- Work instructions -
Before you return the lines below, strip out any images and keep every word as written.

[Records drawn from a dataset]
=== Begin Enclosure ===

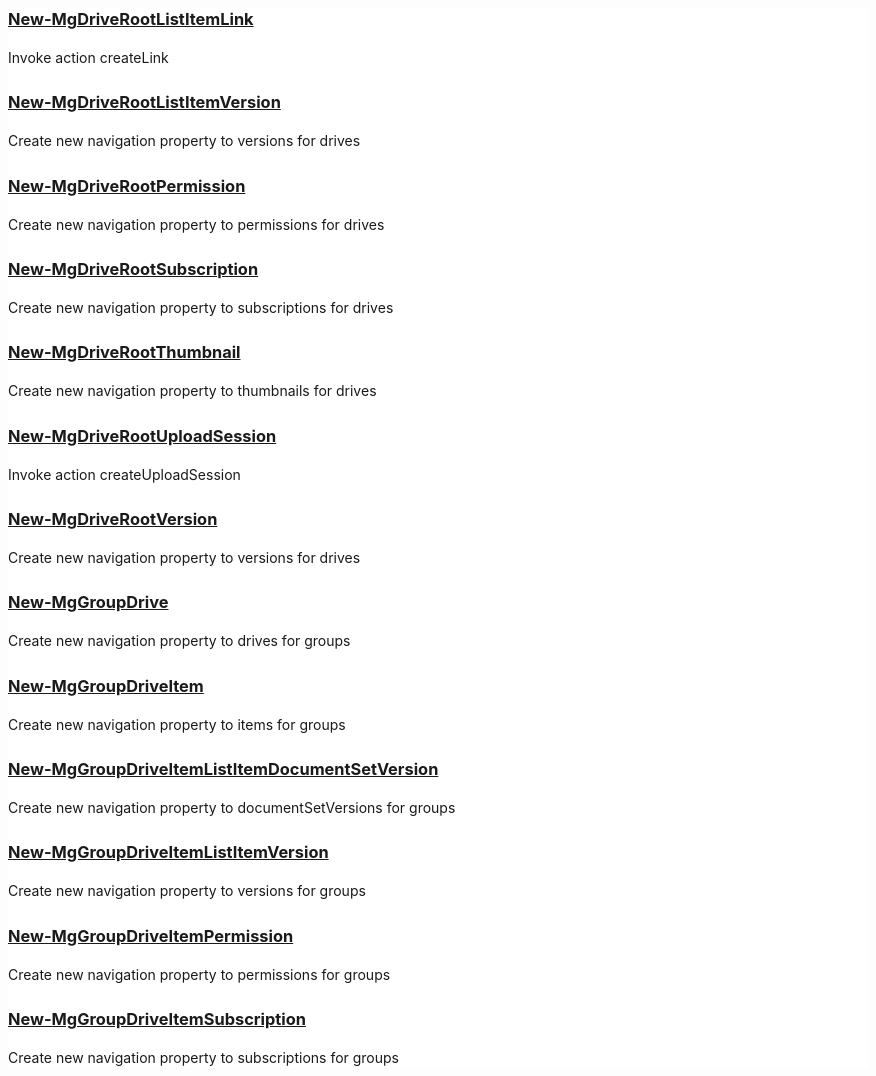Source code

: ### [New-MgDriveRootListItemLink](New-MgDriveRootListItemLink.md)
Invoke action createLink

### [New-MgDriveRootListItemVersion](New-MgDriveRootListItemVersion.md)
Create new navigation property to versions for drives

### [New-MgDriveRootPermission](New-MgDriveRootPermission.md)
Create new navigation property to permissions for drives

### [New-MgDriveRootSubscription](New-MgDriveRootSubscription.md)
Create new navigation property to subscriptions for drives

### [New-MgDriveRootThumbnail](New-MgDriveRootThumbnail.md)
Create new navigation property to thumbnails for drives

### [New-MgDriveRootUploadSession](New-MgDriveRootUploadSession.md)
Invoke action createUploadSession

### [New-MgDriveRootVersion](New-MgDriveRootVersion.md)
Create new navigation property to versions for drives

### [New-MgGroupDrive](New-MgGroupDrive.md)
Create new navigation property to drives for groups

### [New-MgGroupDriveItem](New-MgGroupDriveItem.md)
Create new navigation property to items for groups

### [New-MgGroupDriveItemListItemDocumentSetVersion](New-MgGroupDriveItemListItemDocumentSetVersion.md)
Create new navigation property to documentSetVersions for groups

### [New-MgGroupDriveItemListItemVersion](New-MgGroupDriveItemListItemVersion.md)
Create new navigation property to versions for groups

### [New-MgGroupDriveItemPermission](New-MgGroupDriveItemPermission.md)
Create new navigation property to permissions for groups

### [New-MgGroupDriveItemSubscription](New-MgGroupDriveItemSubscription.md)
Create new navigation property to subscriptions for groups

=== End Enclosure ===

- Final answer -
Source code

: ### [New-MgDriveRootListItemLink](New-MgDriveRootListItemLink.md)
Invoke action createLink

### [New-MgDriveRootListItemVersion](New-MgDriveRootListItemVersion.md)
Create new navigation property to versions for drives

### [New-MgDriveRootPermission](New-MgDriveRootPermission.md)
Create new navigation property to permissions for drives

### [New-MgDriveRootSubscription](New-MgDriveRootSubscription.md)
Create new navigation property to subscriptions for drives

### [New-MgDriveRootThumbnail](New-MgDriveRootThumbnail.md)
Create new navigation property to thumbnails for drives

### [New-MgDriveRootUploadSession](New-MgDriveRootUploadSession.md)
Invoke action createUploadSession

### [New-MgDriveRootVersion](New-MgDriveRootVersion.md)
Create new navigation property to versions for drives

### [New-MgGroupDrive](New-MgGroupDrive.md)
Create new navigation property to drives for groups

### [New-MgGroupDriveItem](New-MgGroupDriveItem.md)
Create new navigation property to items for groups

### [New-MgGroupDriveItemListItemDocumentSetVersion](New-MgGroupDriveItemListItemDocumentSetVersion.md)
Create new navigation property to documentSetVersions for groups

### [New-MgGroupDriveItemListItemVersion](New-MgGroupDriveItemListItemVersion.md)
Create new navigation property to versions for groups

### [New-MgGroupDriveItemPermission](New-MgGroupDriveItemPermission.md)
Create new navigation property to permissions for groups

### [New-MgGroupDriveItemSubscription](New-MgGroupDriveItemSubscription.md)
Create new navigation property to subscriptions for groups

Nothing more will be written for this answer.